A última pesquisa da Kickresume teve como objetivo explorar as opiniões dos funcionários sobre os benefícios de saúde mental — eles realmente os utilizam? Eles têm acesso a eles? E, o mais importante, eles se importam com isso? Veja o que os nossos 1.028 entrevistados têm a dizer:
- 39% dos funcionários já deixaram um emprego por causa da sua saúde mental e outros 33% já pensaram seriamente nisso.
- 80% dos funcionários relataram que o trabalho tem um impacto negativo na sua saúde mental, sendo o stress, o esgotamento e a exaustão emocional os problemas mais comuns.
- 17% dos funcionários não sabem se a sua entidade empregadora oferece benefícios de saúde mental.
- 62% dos inquiridos nunca utilizaram quaisquer benefícios de saúde mental oferecidos pela sua entidade patronal, mesmo quando esses benefícios estavam disponíveis.
- Os acordos de trabalho flexíveis são o benefício mais desejado para combater o stress relacionado com o trabalho, escolhido por 33% dos inquiridos — muito à frente dos benefícios de saúde mental (19%).
- A Geração Z e os funcionários em início de carreira são os que mais valorizam os benefícios de saúde mental, com 22% em ambos os grupos classificando-os como sua principal escolha para gerenciar o estresse no local de trabalho.
- 70% dos inquiridos escolheriam um emprego com benefícios sólidos de saúde mental em vez de um com um salário ligeiramente mais alto, mas sem apoio à saúde mental.
«O trabalho afeta a nossa saúde mental», dizem 71% dos funcionários
Para falar sobre benefícios de saúde mental, vale a pena analisar se existe uma ligação real entre a saúde mental e o trabalho. Muitas pessoas acham que o seu emprego influencia a forma como se sentem, mas quão forte é essa ligação?
- 71% dos nossos inquiridos notaram que o trabalho tem definitivamente um impacto na sua saúde mental.
- Para 19%, o trabalho afeta a sua saúde mental apenas um pouco.
- E os restantes 10% não acham que exista qualquer ligação entre os dois.

Infelizmente, para a maioria dos nossos inquiridos, essa influência raramente é positiva. Na verdade, quando questionados sobre como o trabalho afeta o seu bem-estar psicológico, 80% dos inquiridos relataram sentir algum tipo de impacto negativo.
O problema mais comum? Stress! 34% dos inquiridos admitiram que o trabalho os estressa.

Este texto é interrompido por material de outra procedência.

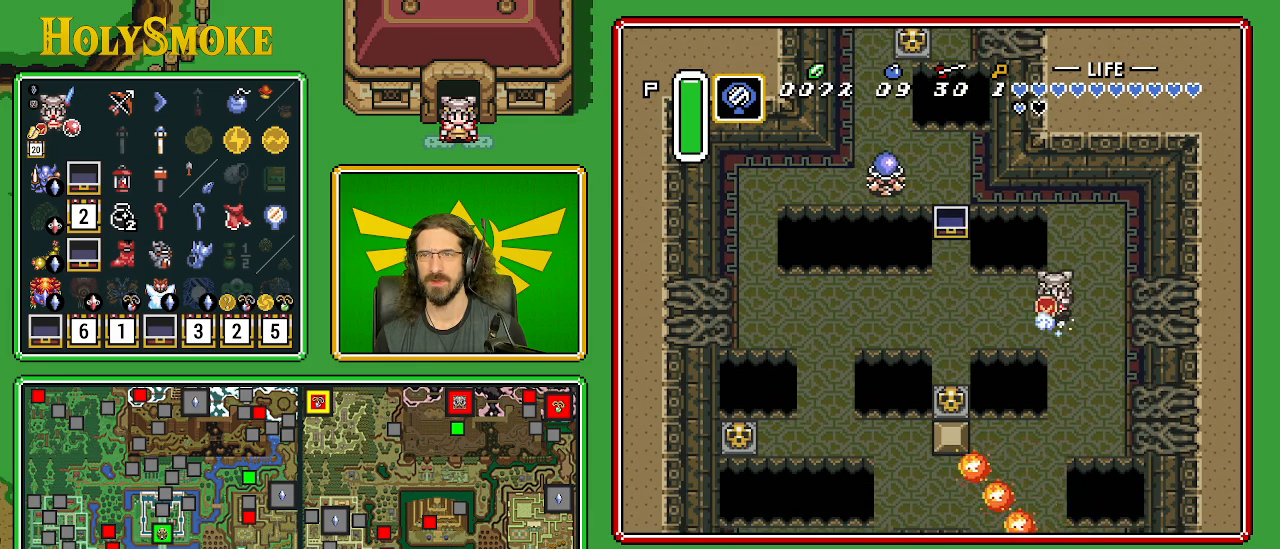
{"buttons": ["A"], "events": [[33, "DPAD_RIGHT", "up"], [183, "DPAD_DOWN", "up"]]}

Prazos apertados, cargas de trabalho pesadas e responsabilidades exigentes podem criar um ambiente de pressão.
Para 23%, os efeitos do trabalho não param quando saem do escritório (ou fecham o portátil). O seu humor após o trabalho é diretamente afetado pelo emprego, sugerindo que o stress no local de trabalho se infiltra na vida pessoal, afetando relacionamentos, passatempos e felicidade geral. Outros 23% relataram sentir esgotamento.
Por outro lado, 11% dos entrevistados disseram que o trabalho realmente os ajuda a se sentirem melhor. Enquanto isso, 8% afirmaram que o trabalho não afeta de forma alguma a sua saúde mental.

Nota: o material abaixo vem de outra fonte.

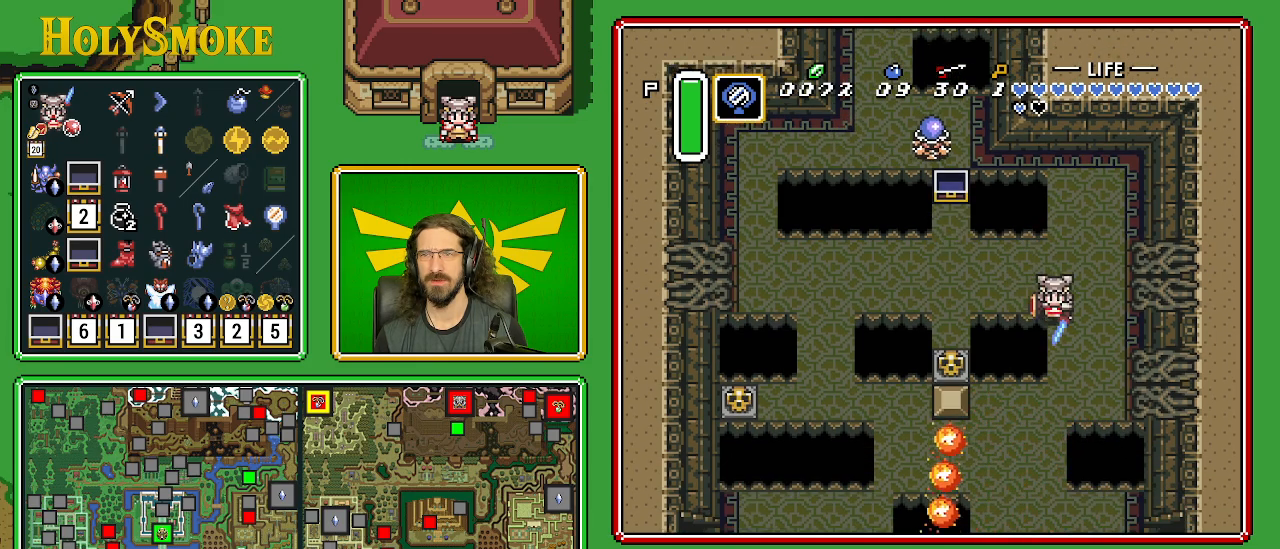
{"buttons": ["DPAD_RIGHT"], "events": [[83, "A", "up"], [467, "DPAD_RIGHT", "down"]]}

Também parece que quanto mais as pessoas sobem na carreira, mais sentem o peso do seu trabalho:
- Entre os funcionários em início de carreira, 30% relataram sentir-se estressados devido ao trabalho, enquanto 16% disseram que o seu trabalho realmente melhora o seu bem-estar mental.

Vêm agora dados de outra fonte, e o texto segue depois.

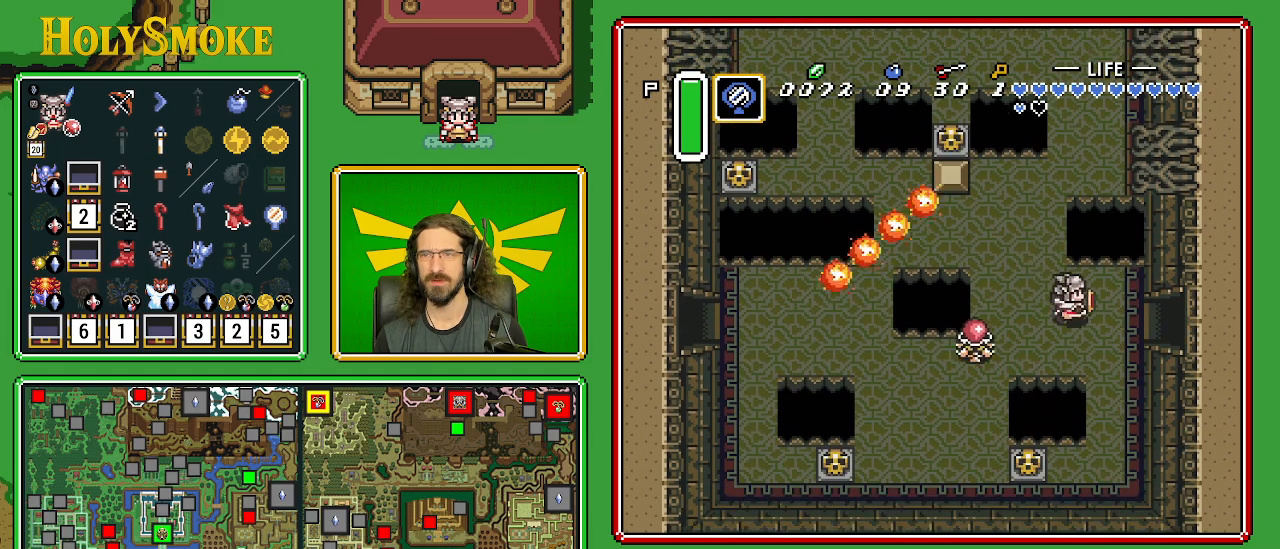
{"buttons": ["DPAD_RIGHT"], "events": []}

- No nível médio, os níveis de stress aumentam, com 35% a sentirem-se sobrecarregados, e o número daqueles que consideram o trabalho benéfico cai para 11%.
- Os funcionáriosde nível sênior experimentam um nível de estresse semelhante (35%), mas são ainda menos propensos a dizer que o trabalho tem um impacto positivo na sua saúde mental (10%).
Esses resultados mostram uma tendência preocupante. Embora algumas pessoas considerem o trabalho gratificante, a maioria o considera estressante. Além disso, nossos dados sugerem que, à medida que as pessoas avançam na carreira, o impacto na saúde mental se torna mais tangível. Com quase seis em cada dez funcionários se sentindo esgotados ou com o humor afetado pelo trabalho, a questão do bem-estar mental no local de trabalho é definitivamente urgente.
Deixar um emprego por causa da saúde mental? 39% fizeram isso!
Quando o stress, o esgotamento ou a exaustão emocional se tornam insuportáveis, alguns funcionários estão dispostos a tomar medidas drásticas para proteger o seu bem-estar, mesmo que isso signifique deixar o emprego por completo.
Na nossa pesquisa, 39% dos inquiridos disseram que deixaram um emprego por causa da sua saúde mental. Isso significa que quase quatro em cada dez trabalhadores sentiram que permanecer no seu cargo simplesmente não valia a pena pelo impacto que tinha no seu bem-estar.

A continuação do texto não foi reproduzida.